1 Review

Base R Visualization. For an introduction to data visualization in R, see Visualization in Base R.

Introduction to ggplot2. To view the first part of this series on visualization in ggplot2, see Visualization with ggplot2: Part I.


1.1 Installing & Loading

Installing Packages. Packages, or libraries, extend R’s functionality.

  • Install packages with function install.packages() and the package name in quotes ""
  • If you already have ggplot2 installed, you do not need to reinstall it, just load it
  • The following command will install package ggplot2


install.packages("ggplot2")


Additional Packages. Because we’ll focus on graphical themes in this session:

  • We’ll also install package ggthemes and GGally to enhance the ggplot2 package
  • Like ggplot2, skip this if ggthemes is already installed
  • Package ggthemes adds a number of new premade themes to ggplot2
  • Explore dozens of new themes at All Your Figure Are Belong to Us
  • Remember that R is case-sensitive


install.packages("ggthemes")
install.packages("GGally")


Loading Packages. Once installed, packages must be loaded into your session:

  • You can load packages individually using function library()
  • This time, quotes ("") are optional for package names
  • Remember that R is case-sensitive


library(ggplot2)
library(ggthemes)
library(GGally)


1.2 The Grammar of Graphics

Visualization Shorthand. Like human language and parts of speech, e.g. verbs, nouns, adjectives, etc.:

  • Data visualization is also comprised of “parts” called layers
  • See Leland Wilkinson’s work The Grammar of Graphics (1999)
  • “Grammar of Graphics” is the gg in ggplot2
  • ggplot2 was designed by Hadley Wickham using this framework
  • See Wickham’s A Layered Grammar of Graphics (2010)


Layers. “Layers” are the equivalent of parts of speech in human language; there are 7 in total:

  • Data. Your dataset and variables of interest (ggplot())
  • Aesthetics. How you map variables, e.g. x- and y-axis, color, size, etc. (aes())
  • Geometries. The shape of your visualization, e.g. scatter plots, bar plots, etc. (geom_*())
  • Facets. Grouping variables and displaying each over many visualizations (facet_*())
  • Statistics. Statistical elements, such as bins and linear regression (stat_*())
  • Coordinates. Zooming in or changing height and width (coord_*())
  • Themes. Stylizing and polishing plots (theme_*())


Essential Layers. Three layers are essential to any ggplot2 visualization:

  • Data. Because you need some data to visualize them
  • Aesthetics. Because you want to show specific variables from your data
  • Geometries. Because your variables must assume a form


Observe. Here we use the practice dataset diamonds, which we call with function data():

  • Note that we connect ggplot2 functions with the addition operator, or +
  • The diamonds dataset is built into ggplot2
  • Optional: Load diamonds with function data()


ggplot(diamonds) +                # Data
  aes(x = carat, y = price) +     # Aesthetics, here x- and y-axes
  geom_point()                    # Geometries, here a scatterplot


“Proper” Syntax. Though the above is easier, function aes() should be nested in ggplot()

-- Supplied information --
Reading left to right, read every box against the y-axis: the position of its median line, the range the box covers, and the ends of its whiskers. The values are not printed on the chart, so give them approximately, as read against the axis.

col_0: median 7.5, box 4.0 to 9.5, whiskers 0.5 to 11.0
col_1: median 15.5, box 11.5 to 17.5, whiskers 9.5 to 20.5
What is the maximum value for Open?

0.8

* * *

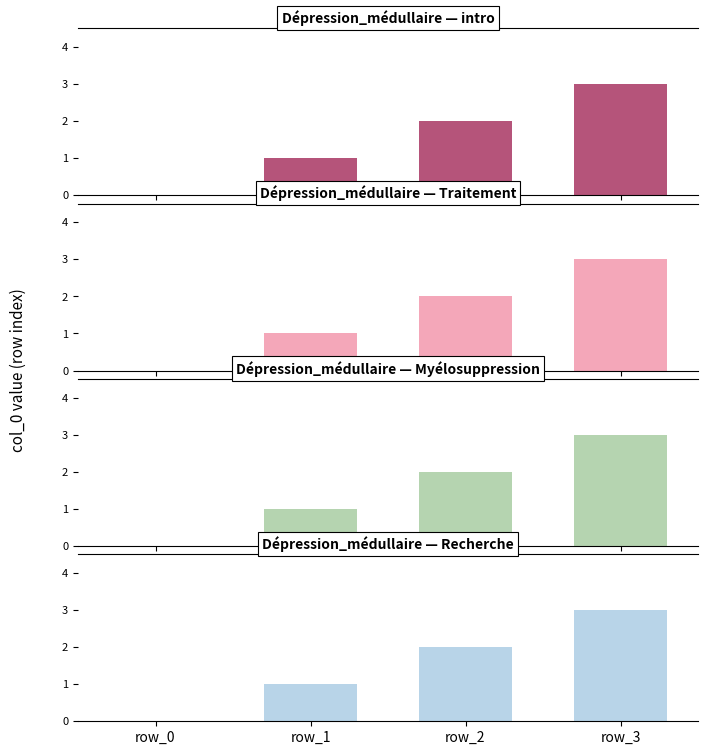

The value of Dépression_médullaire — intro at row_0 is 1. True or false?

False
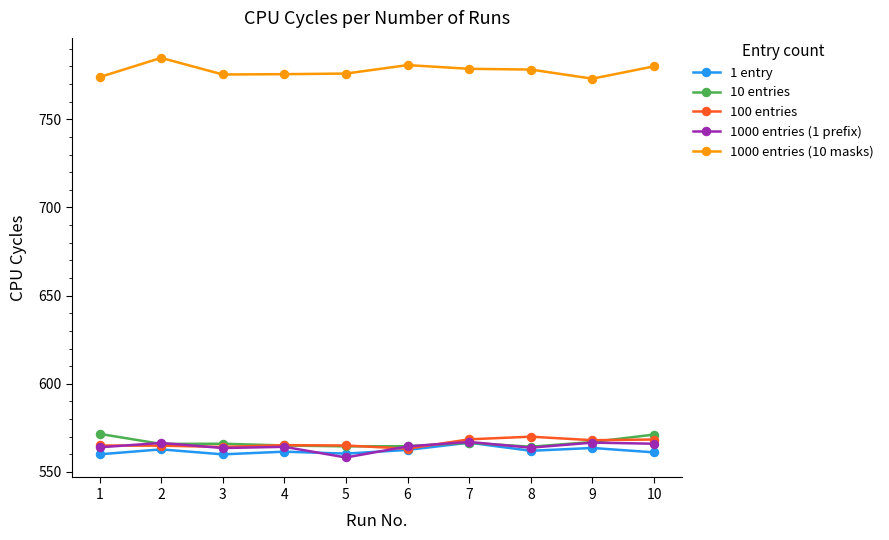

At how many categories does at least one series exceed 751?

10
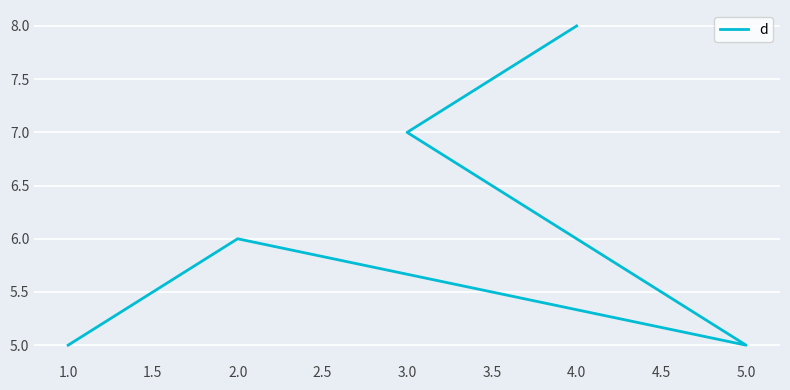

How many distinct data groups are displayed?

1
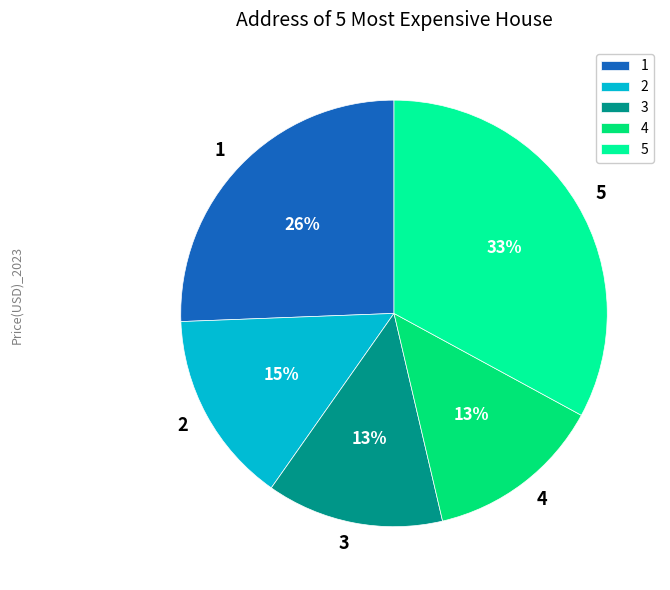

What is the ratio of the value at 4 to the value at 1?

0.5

-- Exercise instructions --
A – Which three layers does the ggplot2 tutorial call essential to any visualization?
B – Do these statements agree with the ggplot2 tutorial? (i) Package ggthemes adds premade themes to ggplot2. (ii) Quotes are required around package names when loading them with library(). (iii) The diamonds dataset has to be installed separately from ggplot2. Answer yes or no for each, and quote the deciding words of the tutorial.
C – Carry on the ggplot2 tutorial from its last sentence, keeping its headings, bullet points, and R code style.
The lines that come after the ggplot2 tutorial are separate material.

-- Answers to the tasks --
A – Data, aesthetics, and geometries.

B –
(i) Yes: "Package ggthemes adds a number of new premade themes to ggplot2"
(ii) No: "This time, quotes ("") are optional for package names"
(iii) No: "The diamonds dataset is built into ggplot2"

C –
ggplot(diamonds,             # Separate arguments with commas
       aes(x = carat, 
           y = price)) +     # Double end parantheses ends both ggplot() and aes()
  geom_point()


1.3 Data vs. Non-Data Ink

Data Ink. The aesthetics layer is only used to show data ink, in function aes()

  • “Data Ink” refers to any element of a page that depicts your data
  • “Data Ink” is dynamic, so when your data changes, your ink changes
  • Arguments include x =, y =, color =, fill =, size =, etc.
  • Also called aesthetic mappings


ggplot(diamonds,
       aes(x = carat, 
           y = price,
           color = clarity)) +     # Argument "color =" shows variable "clarity"
  geom_point()


Non-Data Ink. The geometries layer also shows non-data ink in geom_*() functions

  • “Non-data Ink” does not depict data, but makes graphics easier to interpret
  • “Non-data Ink” is not dynamic, so it stays the same if your data change
  • Except for x = and y =, all data ink arguments are the same
  • Also called attributes


ggplot(diamonds,
       aes(x = carat, 
           y = price)) +
  geom_point(alpha = 0.075,        # Argument "alpha =" makes data transparent (7.5%)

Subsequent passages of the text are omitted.